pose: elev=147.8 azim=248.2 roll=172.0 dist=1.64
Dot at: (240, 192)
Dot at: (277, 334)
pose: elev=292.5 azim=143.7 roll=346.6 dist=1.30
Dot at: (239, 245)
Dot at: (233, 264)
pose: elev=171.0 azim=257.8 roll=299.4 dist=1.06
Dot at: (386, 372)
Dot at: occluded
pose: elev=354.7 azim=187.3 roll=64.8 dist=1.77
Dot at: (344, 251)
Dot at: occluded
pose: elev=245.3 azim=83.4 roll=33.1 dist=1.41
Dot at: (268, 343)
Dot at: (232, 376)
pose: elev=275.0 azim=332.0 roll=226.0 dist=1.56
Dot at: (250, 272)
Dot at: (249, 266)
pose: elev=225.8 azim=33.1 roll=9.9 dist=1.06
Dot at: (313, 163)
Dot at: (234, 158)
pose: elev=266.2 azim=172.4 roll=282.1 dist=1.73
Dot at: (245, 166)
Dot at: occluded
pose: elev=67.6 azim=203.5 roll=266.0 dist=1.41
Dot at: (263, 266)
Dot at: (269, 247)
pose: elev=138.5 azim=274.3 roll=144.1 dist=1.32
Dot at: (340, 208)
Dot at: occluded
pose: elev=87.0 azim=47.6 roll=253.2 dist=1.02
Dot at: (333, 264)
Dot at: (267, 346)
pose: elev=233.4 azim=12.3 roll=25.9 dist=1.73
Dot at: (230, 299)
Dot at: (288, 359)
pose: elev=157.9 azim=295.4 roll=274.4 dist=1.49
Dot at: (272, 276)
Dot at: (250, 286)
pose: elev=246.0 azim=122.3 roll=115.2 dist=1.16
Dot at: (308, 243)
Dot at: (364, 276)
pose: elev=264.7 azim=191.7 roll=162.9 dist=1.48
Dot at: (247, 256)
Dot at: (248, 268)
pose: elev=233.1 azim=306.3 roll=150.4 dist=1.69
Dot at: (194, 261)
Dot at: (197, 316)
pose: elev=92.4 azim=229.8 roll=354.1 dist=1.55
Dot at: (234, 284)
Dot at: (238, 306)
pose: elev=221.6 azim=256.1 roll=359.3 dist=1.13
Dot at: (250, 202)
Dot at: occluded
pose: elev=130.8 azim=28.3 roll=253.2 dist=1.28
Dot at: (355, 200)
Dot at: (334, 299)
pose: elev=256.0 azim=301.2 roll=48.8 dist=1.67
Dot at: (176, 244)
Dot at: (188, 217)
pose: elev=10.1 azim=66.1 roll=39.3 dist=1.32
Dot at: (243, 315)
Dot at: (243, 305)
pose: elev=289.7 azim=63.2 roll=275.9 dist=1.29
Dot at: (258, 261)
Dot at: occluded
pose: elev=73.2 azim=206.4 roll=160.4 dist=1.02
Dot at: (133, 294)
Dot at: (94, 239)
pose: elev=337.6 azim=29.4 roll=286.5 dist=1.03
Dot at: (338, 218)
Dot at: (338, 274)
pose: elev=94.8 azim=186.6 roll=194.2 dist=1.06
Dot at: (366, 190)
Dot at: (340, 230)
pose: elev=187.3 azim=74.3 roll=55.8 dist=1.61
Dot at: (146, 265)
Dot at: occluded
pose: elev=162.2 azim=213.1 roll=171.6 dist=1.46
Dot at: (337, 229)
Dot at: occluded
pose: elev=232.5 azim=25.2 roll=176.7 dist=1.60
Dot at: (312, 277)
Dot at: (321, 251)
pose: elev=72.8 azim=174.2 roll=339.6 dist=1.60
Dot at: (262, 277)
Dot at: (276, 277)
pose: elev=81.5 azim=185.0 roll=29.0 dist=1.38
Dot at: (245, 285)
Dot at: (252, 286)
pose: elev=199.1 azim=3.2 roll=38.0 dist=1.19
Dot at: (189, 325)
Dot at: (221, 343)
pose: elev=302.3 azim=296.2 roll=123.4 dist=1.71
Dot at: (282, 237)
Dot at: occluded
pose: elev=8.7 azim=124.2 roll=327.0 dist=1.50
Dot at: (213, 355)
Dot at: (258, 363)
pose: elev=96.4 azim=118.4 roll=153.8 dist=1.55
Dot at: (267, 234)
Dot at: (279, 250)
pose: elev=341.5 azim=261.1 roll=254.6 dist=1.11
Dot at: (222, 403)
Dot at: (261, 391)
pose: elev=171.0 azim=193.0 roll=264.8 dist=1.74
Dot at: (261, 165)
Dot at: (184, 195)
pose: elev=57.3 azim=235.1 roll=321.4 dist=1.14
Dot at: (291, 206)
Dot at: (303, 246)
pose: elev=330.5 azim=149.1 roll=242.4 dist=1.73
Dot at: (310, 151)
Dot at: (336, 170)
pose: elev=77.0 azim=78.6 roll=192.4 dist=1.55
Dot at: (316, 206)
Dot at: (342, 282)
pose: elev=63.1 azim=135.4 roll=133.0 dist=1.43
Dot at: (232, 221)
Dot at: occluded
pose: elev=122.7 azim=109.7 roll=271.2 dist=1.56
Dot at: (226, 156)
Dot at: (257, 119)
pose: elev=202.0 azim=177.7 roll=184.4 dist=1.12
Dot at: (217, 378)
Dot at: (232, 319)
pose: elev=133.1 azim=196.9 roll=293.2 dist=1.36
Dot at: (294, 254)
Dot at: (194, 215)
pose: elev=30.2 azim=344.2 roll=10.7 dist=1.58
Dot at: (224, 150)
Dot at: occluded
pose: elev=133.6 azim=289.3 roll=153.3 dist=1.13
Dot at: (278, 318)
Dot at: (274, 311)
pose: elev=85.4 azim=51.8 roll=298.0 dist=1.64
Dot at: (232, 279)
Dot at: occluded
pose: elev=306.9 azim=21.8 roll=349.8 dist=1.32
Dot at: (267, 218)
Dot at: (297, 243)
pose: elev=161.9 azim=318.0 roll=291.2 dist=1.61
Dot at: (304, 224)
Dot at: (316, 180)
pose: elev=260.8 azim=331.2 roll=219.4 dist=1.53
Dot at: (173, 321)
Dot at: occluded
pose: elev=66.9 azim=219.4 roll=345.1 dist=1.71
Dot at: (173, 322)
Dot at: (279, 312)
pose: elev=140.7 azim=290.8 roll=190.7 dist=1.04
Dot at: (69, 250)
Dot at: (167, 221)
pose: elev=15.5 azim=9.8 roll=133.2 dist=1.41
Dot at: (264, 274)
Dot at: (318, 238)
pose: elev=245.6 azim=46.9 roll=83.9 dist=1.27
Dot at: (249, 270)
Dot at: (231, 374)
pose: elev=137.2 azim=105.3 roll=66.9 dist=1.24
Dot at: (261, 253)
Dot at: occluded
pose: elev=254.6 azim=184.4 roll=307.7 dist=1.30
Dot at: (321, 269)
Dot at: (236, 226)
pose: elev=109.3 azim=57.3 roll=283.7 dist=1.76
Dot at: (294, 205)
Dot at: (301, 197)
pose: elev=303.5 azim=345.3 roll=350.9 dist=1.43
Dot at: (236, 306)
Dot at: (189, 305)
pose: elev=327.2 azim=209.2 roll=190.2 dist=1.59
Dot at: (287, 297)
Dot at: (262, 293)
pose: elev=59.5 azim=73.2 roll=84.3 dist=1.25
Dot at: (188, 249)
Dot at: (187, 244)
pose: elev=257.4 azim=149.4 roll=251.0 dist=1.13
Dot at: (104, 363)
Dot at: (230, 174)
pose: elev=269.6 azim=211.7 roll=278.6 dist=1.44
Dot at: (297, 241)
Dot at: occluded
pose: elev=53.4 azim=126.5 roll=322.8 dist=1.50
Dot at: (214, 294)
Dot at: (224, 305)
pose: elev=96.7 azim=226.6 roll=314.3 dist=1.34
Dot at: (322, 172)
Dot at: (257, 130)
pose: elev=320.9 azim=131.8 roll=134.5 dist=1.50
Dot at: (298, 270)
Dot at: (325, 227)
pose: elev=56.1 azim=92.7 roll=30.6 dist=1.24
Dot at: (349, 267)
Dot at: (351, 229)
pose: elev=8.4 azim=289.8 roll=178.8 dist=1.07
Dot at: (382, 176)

Aim
Reproduce everything above from the line containing "pose: elev=221.6 azim=256.1" down to the line containing "Dot at: (338, 274)", both included, character for character.

Exercise result
pose: elev=221.6 azim=256.1 roll=359.3 dist=1.13
Dot at: (250, 202)
Dot at: occluded
pose: elev=130.8 azim=28.3 roll=253.2 dist=1.28
Dot at: (355, 200)
Dot at: (334, 299)
pose: elev=256.0 azim=301.2 roll=48.8 dist=1.67
Dot at: (176, 244)
Dot at: (188, 217)
pose: elev=10.1 azim=66.1 roll=39.3 dist=1.32
Dot at: (243, 315)
Dot at: (243, 305)
pose: elev=289.7 azim=63.2 roll=275.9 dist=1.29
Dot at: (258, 261)
Dot at: occluded
pose: elev=73.2 azim=206.4 roll=160.4 dist=1.02
Dot at: (133, 294)
Dot at: (94, 239)
pose: elev=337.6 azim=29.4 roll=286.5 dist=1.03
Dot at: (338, 218)
Dot at: (338, 274)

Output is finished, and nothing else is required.